== Task statement ==
Search the data for the word "wrist" and copy every line that contains it.

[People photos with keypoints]
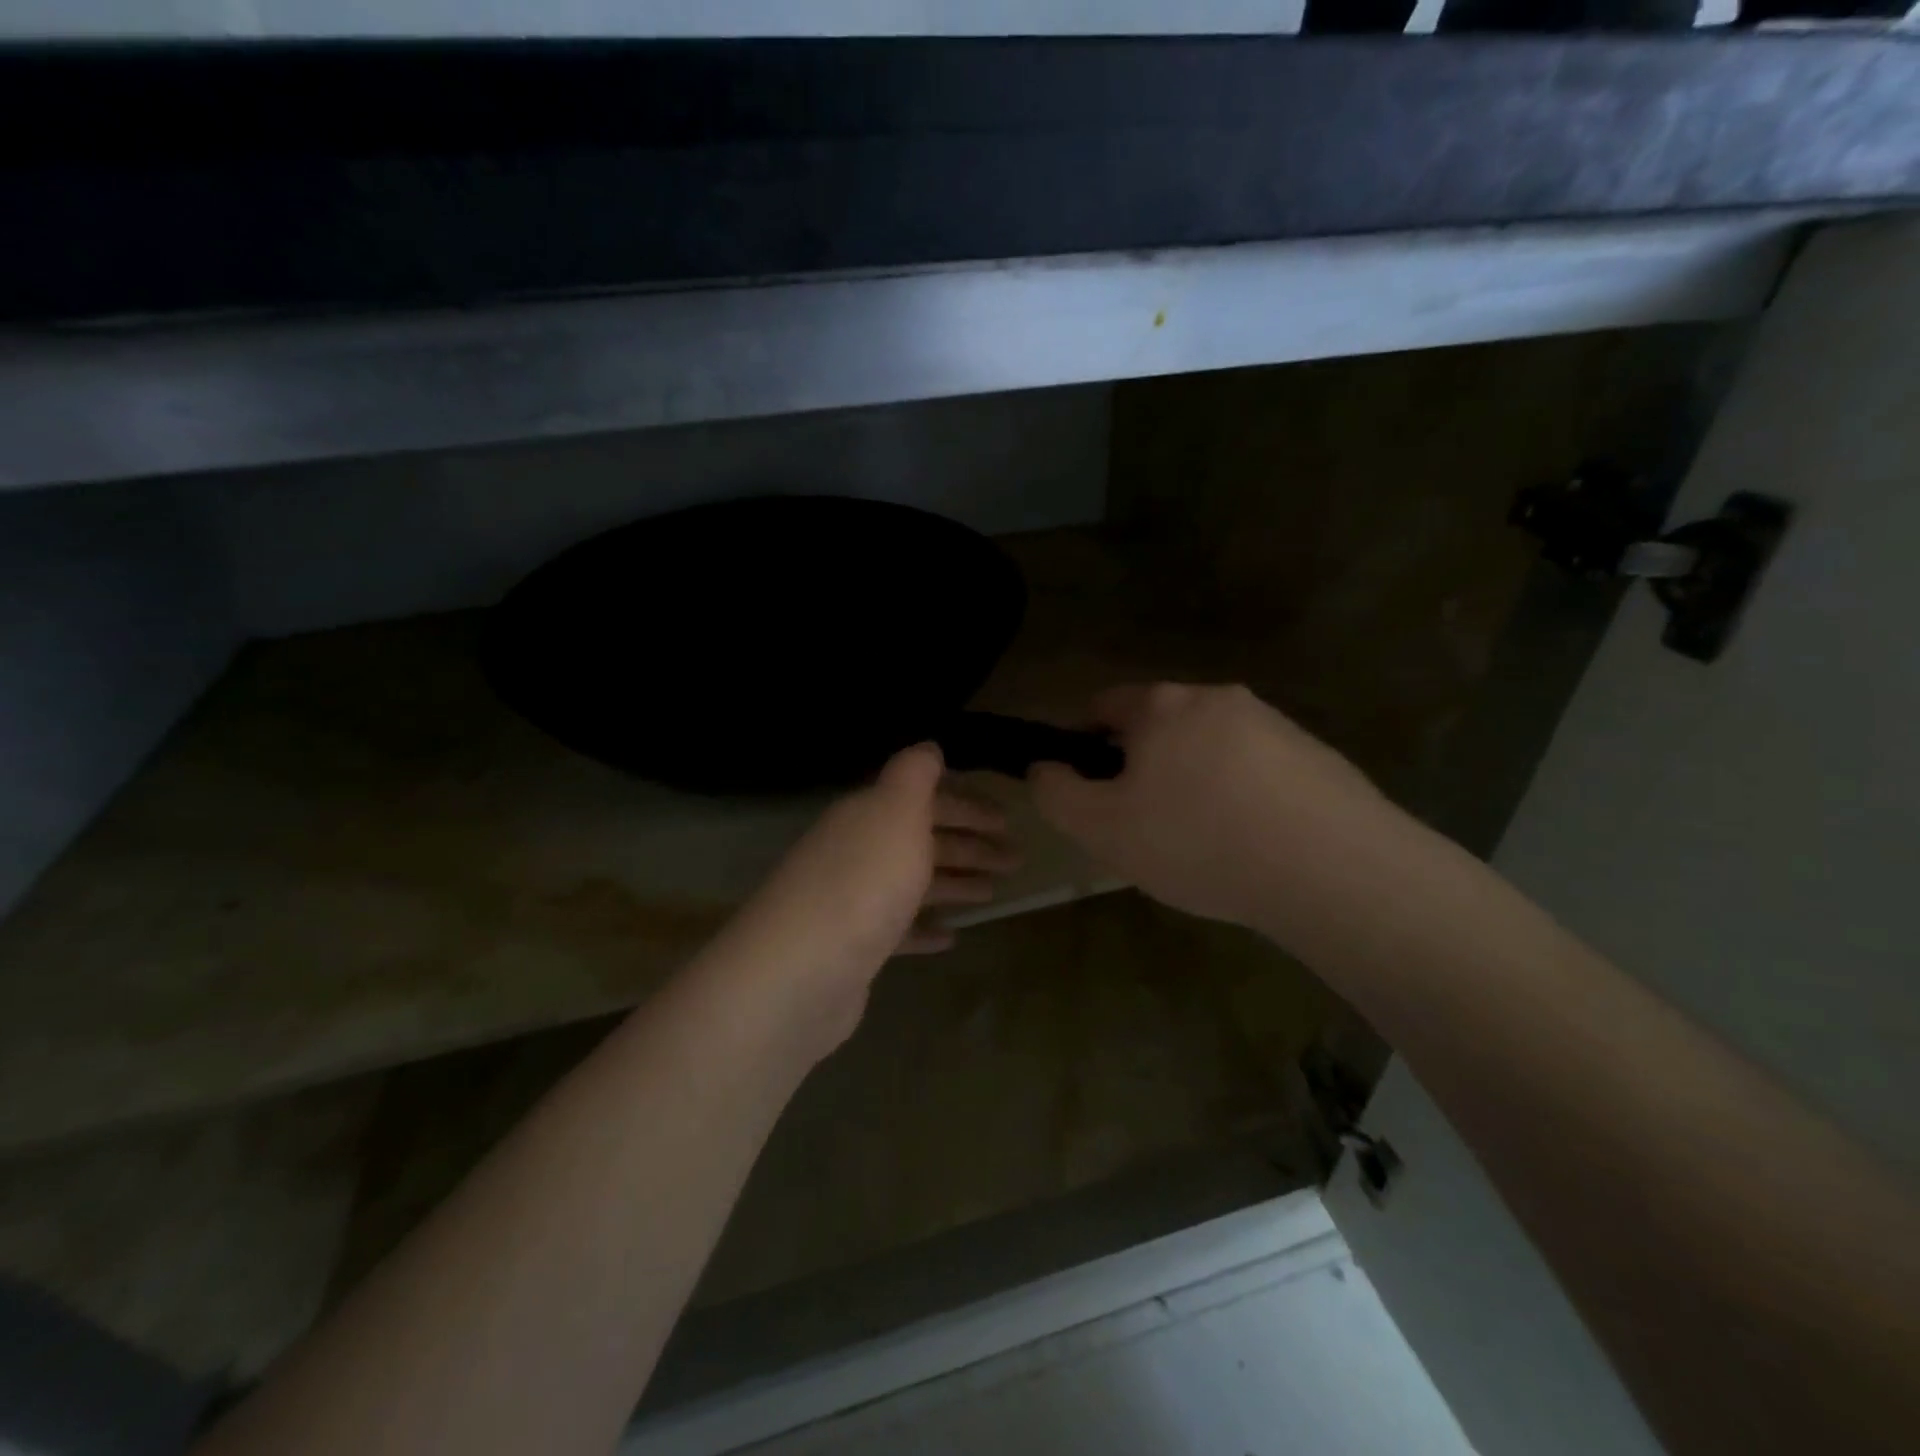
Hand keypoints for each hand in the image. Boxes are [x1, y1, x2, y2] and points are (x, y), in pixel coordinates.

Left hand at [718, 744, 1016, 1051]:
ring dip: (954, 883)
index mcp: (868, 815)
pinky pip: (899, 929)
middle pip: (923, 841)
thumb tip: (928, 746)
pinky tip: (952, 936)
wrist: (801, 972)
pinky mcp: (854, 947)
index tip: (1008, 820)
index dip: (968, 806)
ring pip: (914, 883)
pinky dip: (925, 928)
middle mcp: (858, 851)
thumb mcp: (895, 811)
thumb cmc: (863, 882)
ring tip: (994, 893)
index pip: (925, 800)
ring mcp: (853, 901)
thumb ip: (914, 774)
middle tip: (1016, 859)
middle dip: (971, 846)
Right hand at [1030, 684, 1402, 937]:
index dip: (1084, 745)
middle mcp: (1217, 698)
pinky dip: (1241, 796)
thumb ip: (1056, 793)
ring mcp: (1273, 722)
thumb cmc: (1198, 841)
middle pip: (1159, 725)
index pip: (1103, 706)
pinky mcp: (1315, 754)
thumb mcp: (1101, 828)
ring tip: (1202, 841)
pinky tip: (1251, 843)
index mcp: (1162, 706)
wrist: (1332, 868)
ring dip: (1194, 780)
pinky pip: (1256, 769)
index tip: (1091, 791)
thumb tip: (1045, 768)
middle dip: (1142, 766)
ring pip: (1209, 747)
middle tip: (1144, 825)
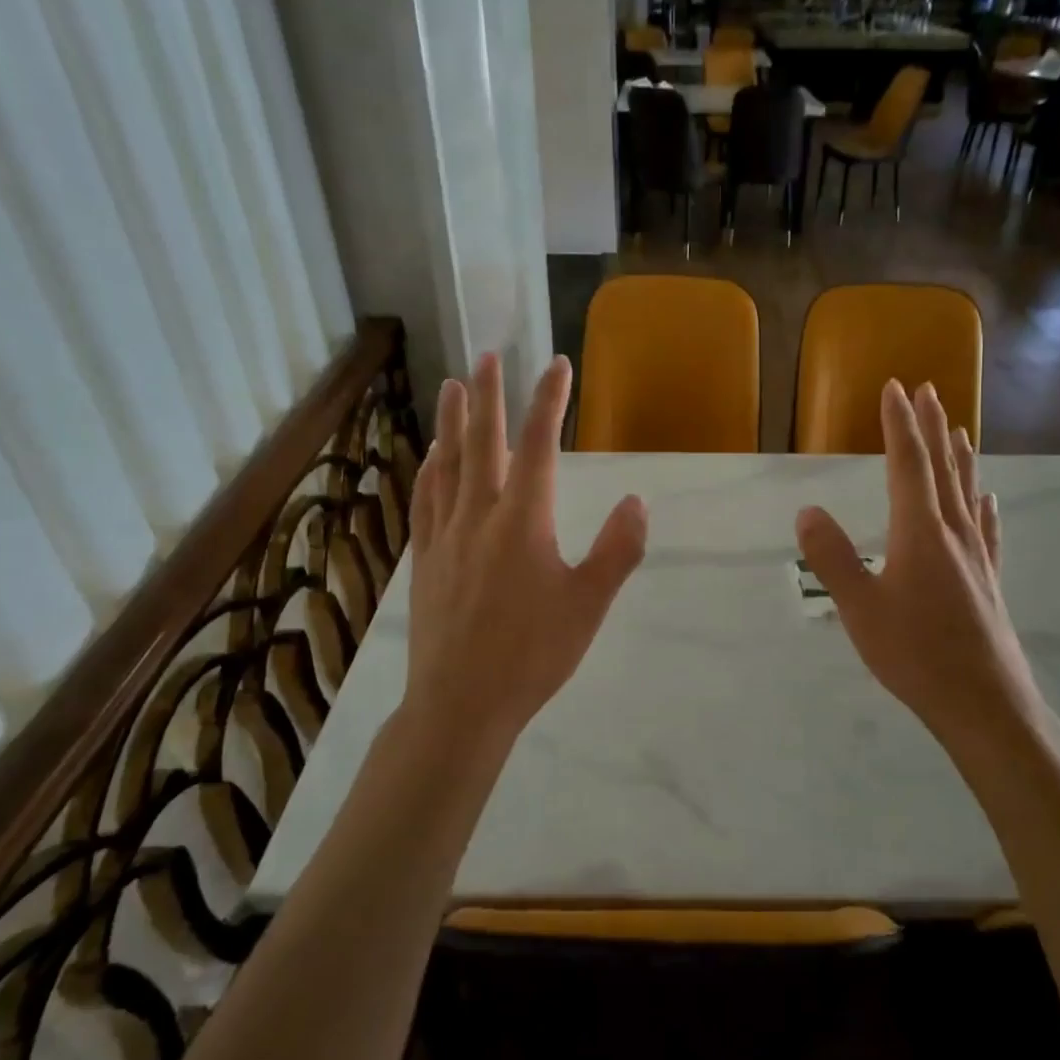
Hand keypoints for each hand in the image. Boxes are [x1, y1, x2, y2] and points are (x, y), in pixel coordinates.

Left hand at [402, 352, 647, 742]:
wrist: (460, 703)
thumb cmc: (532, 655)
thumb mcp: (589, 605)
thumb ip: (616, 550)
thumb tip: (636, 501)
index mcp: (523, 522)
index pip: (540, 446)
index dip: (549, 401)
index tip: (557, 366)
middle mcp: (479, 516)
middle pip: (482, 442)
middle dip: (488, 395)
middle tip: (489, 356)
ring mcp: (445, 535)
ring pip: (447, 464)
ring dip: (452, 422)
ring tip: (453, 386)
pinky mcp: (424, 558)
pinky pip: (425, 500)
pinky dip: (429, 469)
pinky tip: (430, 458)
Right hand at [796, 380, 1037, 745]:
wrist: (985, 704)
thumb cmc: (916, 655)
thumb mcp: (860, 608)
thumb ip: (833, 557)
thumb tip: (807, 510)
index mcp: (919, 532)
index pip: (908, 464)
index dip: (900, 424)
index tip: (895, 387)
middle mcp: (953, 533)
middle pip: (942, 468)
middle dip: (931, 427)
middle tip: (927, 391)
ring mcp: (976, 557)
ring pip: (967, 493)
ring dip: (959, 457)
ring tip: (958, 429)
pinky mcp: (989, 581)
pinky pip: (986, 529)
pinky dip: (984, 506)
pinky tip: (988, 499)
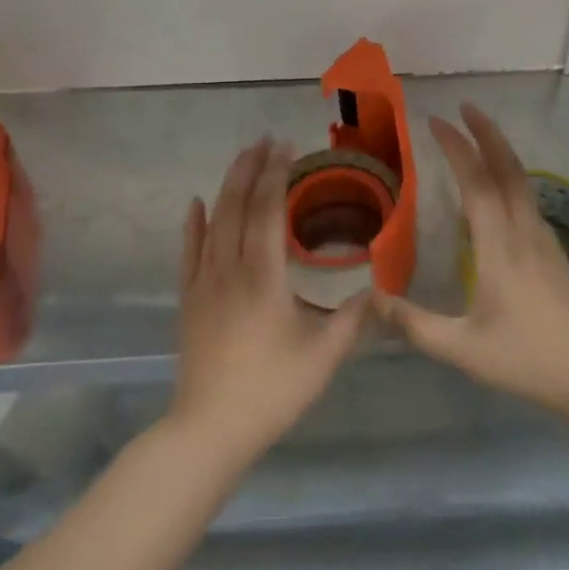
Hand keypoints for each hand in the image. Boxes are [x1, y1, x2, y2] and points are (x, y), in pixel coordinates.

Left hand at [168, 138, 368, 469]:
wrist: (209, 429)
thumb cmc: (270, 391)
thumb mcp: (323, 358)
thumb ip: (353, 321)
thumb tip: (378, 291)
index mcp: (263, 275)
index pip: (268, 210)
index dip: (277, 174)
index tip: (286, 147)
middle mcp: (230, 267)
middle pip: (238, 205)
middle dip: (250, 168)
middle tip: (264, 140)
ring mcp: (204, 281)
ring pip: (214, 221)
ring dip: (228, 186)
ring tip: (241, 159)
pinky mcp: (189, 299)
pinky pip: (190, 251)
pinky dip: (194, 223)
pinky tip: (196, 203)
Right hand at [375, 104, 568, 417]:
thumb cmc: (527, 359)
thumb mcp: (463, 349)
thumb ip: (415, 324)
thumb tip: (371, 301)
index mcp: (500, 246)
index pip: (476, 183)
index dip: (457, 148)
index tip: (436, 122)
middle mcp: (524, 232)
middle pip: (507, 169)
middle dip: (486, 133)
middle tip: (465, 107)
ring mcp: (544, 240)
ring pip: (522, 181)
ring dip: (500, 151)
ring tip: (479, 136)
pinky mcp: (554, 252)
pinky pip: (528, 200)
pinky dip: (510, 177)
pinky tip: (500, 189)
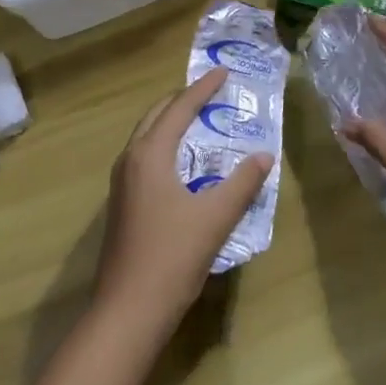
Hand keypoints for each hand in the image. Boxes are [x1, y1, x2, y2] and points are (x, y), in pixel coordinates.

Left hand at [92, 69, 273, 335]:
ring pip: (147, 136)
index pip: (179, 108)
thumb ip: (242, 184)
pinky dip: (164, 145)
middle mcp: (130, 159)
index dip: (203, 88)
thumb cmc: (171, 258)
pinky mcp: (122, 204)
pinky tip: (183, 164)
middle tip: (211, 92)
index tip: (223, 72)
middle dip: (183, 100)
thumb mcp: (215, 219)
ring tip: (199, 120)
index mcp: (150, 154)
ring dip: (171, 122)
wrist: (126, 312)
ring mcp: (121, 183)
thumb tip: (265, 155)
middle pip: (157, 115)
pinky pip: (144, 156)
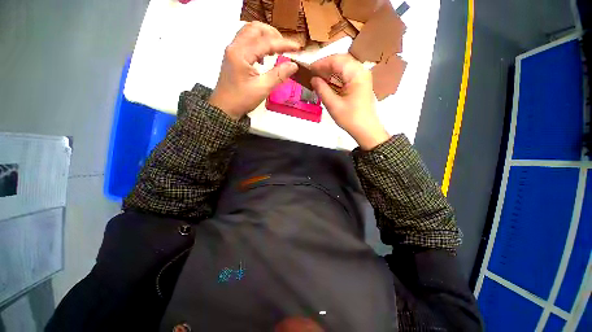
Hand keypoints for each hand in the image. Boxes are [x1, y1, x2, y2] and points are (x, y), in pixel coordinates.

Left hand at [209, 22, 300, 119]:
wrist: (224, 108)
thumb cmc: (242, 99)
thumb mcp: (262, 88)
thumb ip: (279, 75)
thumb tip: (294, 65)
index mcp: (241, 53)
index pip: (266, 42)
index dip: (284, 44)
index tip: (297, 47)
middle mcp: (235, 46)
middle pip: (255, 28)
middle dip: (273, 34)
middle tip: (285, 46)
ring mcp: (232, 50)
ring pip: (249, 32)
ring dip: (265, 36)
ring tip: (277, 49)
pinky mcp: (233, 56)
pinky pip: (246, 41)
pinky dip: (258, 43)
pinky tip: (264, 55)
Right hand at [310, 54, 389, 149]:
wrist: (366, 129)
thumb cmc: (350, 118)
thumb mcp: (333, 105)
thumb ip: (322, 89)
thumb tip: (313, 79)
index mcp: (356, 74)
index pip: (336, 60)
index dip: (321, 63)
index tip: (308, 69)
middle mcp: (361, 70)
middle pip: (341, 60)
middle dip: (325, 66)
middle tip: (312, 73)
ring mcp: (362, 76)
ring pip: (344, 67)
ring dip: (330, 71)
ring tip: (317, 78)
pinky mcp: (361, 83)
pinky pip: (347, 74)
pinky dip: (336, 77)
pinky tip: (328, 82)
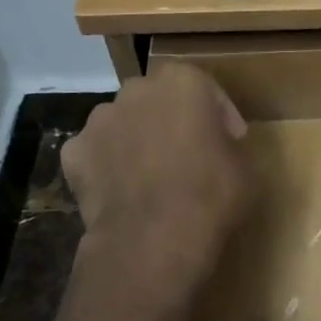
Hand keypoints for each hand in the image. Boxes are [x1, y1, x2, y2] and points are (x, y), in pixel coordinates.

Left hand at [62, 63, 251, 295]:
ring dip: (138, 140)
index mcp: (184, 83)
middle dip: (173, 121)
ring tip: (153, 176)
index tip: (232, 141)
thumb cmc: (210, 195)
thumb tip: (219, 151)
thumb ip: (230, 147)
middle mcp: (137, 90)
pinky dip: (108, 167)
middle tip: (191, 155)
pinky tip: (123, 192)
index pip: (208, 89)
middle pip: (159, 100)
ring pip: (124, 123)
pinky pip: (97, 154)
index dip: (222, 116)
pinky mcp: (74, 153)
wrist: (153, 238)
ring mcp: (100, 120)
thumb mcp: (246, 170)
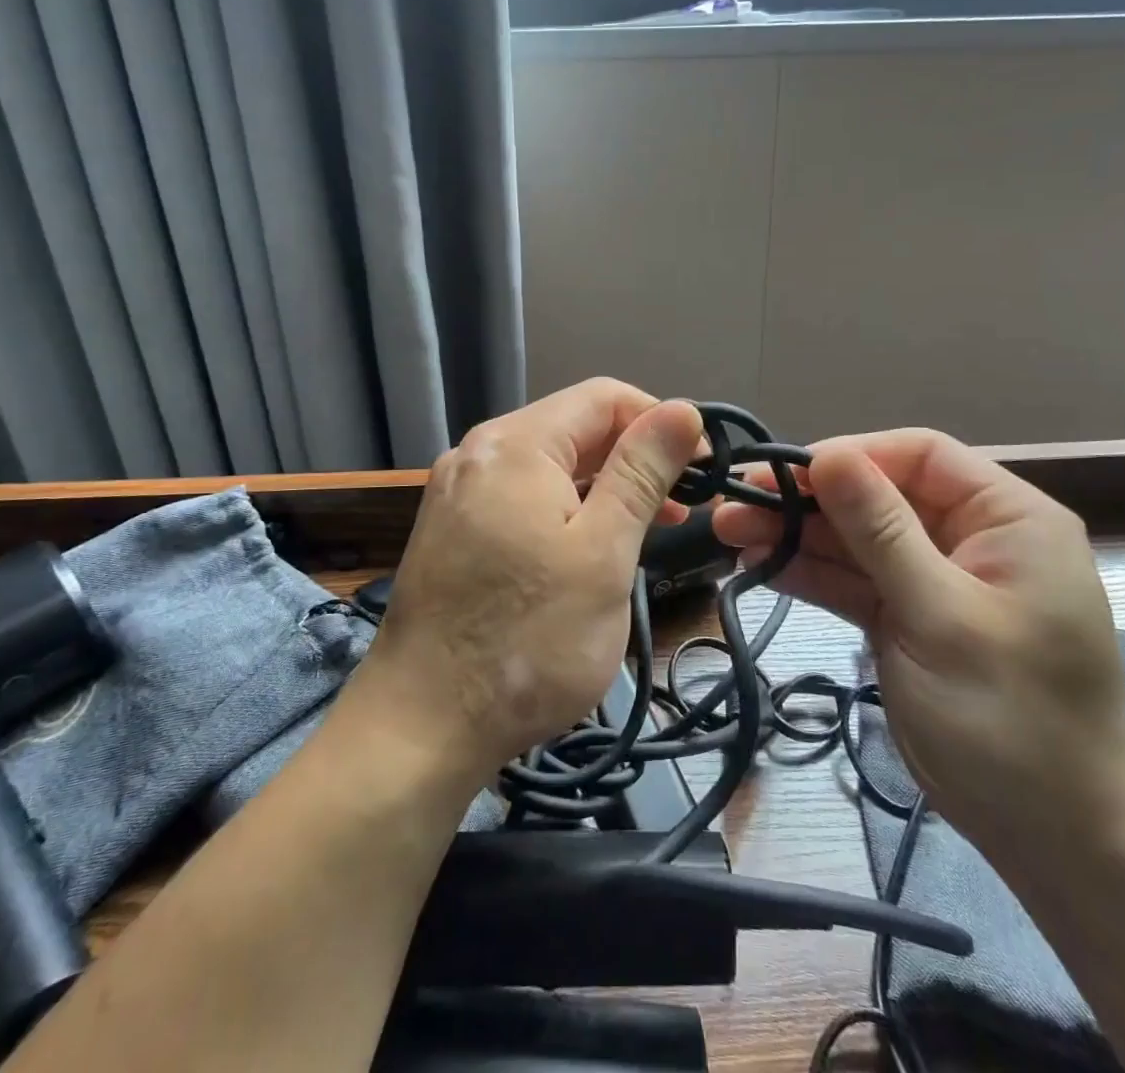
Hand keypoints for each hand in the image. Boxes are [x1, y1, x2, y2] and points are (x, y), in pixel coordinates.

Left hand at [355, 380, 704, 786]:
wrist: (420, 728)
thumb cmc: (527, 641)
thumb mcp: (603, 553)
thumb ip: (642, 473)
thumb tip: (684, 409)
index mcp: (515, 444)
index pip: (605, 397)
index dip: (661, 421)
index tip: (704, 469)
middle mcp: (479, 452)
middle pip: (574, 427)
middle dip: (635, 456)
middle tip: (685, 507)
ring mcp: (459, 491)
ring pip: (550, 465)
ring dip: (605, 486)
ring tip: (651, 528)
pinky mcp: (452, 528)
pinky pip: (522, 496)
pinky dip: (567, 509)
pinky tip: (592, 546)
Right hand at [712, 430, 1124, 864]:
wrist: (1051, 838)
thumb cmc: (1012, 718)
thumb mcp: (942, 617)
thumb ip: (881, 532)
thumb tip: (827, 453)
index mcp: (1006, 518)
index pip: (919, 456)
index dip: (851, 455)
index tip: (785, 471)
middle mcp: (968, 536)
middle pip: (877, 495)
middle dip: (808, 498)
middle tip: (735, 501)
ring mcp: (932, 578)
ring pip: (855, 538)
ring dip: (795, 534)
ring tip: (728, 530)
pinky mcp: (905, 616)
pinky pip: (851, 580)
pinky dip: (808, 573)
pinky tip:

== The completed task ==
wrist: (801, 972)
wrist: (1332, 868)
wrist: (460, 703)
wrist: (985, 704)
wrist: (209, 429)
wrist: (126, 312)
wrist: (224, 108)
wrist: (366, 129)
wrist: (153, 238)
wrist: (420, 728)
wrist: (1051, 838)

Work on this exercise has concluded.